La televisión del futuro la tenemos todos ya parcheada en nuestros hogares. Quien más, quien menos, ha convertido su aparato de televisión en una especie de ordenador Frankenstein. Claramente vamos hacia una televisión sin antena. A través la conexión a Internet nos llegará la señal televisiva. Un disco duro, incorporado o unido a la pantalla, almacenará los programas que no tengamos ocasión de ver. El streaming hará las veces del directo. Tecnológicamente todo esto es ya posible. Las grandes empresas del entretenimiento deportivo norteamericanas, la NBA, la NFL o la MLB, comercializan desde hace tiempo el game pass. Mediante pago, se tiene acceso a la totalidad de partidos que organizan vía Internet y con una excelente calidad.
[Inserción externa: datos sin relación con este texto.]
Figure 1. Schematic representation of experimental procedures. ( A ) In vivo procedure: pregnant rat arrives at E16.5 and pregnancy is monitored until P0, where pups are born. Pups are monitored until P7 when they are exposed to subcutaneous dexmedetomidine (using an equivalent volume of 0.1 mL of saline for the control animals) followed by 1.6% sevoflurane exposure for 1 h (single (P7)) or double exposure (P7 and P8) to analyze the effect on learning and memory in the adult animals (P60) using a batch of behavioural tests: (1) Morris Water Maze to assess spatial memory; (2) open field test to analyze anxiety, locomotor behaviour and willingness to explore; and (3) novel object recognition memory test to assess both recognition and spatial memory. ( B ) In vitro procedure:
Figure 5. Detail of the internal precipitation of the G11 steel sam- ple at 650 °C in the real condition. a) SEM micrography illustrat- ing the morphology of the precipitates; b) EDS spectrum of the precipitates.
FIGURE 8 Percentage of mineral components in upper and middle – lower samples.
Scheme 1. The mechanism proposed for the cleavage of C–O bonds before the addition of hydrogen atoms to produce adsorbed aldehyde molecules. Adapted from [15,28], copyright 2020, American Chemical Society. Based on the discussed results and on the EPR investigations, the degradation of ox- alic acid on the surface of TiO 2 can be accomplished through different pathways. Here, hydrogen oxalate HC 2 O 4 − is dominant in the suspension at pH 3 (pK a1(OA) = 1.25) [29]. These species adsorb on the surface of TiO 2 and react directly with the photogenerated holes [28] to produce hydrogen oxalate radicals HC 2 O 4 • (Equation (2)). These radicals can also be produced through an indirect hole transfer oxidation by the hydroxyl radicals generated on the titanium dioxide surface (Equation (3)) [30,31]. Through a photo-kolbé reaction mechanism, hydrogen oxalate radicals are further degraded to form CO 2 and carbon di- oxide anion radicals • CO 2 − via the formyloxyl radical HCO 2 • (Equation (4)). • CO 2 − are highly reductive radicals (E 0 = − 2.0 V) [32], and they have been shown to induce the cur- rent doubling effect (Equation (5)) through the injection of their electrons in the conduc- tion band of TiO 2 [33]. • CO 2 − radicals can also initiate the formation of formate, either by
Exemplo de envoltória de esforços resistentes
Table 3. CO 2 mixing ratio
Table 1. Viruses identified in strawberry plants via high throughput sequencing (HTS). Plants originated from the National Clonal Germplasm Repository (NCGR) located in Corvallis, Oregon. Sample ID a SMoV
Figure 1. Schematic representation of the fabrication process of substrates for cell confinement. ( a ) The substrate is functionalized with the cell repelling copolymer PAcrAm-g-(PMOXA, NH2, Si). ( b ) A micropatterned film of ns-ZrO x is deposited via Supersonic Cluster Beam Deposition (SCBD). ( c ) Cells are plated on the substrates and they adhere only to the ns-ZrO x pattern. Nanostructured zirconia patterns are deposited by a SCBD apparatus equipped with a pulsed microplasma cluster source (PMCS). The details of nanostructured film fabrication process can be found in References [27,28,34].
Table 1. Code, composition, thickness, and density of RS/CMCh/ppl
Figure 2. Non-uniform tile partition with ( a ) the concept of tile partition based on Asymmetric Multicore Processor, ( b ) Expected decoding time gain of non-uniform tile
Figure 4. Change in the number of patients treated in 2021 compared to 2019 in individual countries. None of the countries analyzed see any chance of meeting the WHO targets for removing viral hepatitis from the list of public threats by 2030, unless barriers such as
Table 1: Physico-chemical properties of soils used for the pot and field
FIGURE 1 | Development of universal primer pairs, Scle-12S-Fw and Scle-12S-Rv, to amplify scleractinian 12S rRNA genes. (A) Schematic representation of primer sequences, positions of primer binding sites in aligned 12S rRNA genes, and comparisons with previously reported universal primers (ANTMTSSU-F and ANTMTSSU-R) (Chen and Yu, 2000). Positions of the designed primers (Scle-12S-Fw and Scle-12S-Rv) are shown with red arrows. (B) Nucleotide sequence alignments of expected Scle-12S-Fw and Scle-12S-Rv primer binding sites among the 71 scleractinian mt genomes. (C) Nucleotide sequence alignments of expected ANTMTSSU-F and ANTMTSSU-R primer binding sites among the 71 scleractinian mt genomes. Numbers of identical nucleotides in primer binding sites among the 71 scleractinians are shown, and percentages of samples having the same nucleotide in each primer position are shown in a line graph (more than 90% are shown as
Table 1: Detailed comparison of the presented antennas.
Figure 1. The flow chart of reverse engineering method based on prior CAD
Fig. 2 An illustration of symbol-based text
¿Por qué la televisión del futuro no es ya presente? Aunque tecnológicamente los problemas pueden resolverse fácilmente, queda la peliaguda cuestión del control. Quienes han ejercido por delegación ese papel, las emisoras de televisión, se encuentran con que o se transforman radicalmente o la historia les pasará por encima. El caso de la NBA es patente. Ha desarrollado su propia marca televisiva, con la que graba, transmite y comercializa sus contenidos. Esencialmente, si seguimos viendo la NBA a través de nuestras antenas es porque tienen muy claro que así llegan a un público todavía mayoritario en el que despertar interés por su merchandising. Realmente, la NBA no necesita a ninguna cadena de televisión para nada. Es un ejemplo de lo que va a ocurrir. Las productoras podrán comercializar directamente sus series, sus películas, sus concursos y sus espectáculos deportivos sin que las cadenas de televisión intermedien. Su papel, si es que han de tener alguno, será el de convertirse en buscadores de contenidos audiovisuales. El problema, el problema por el que estoy hablando del futuro y no del presente, es que en ese papel hace décadas que tomaron la delantera cierto tipo de páginas a las que se suelen calificar de “piratas”. Es el interés en desalojar a los actuales inquilinos de ese nicho económico el que mueve toda la batalla de las televisiones contra los "piratas" y no los cacareados derechos a la propiedad intelectual.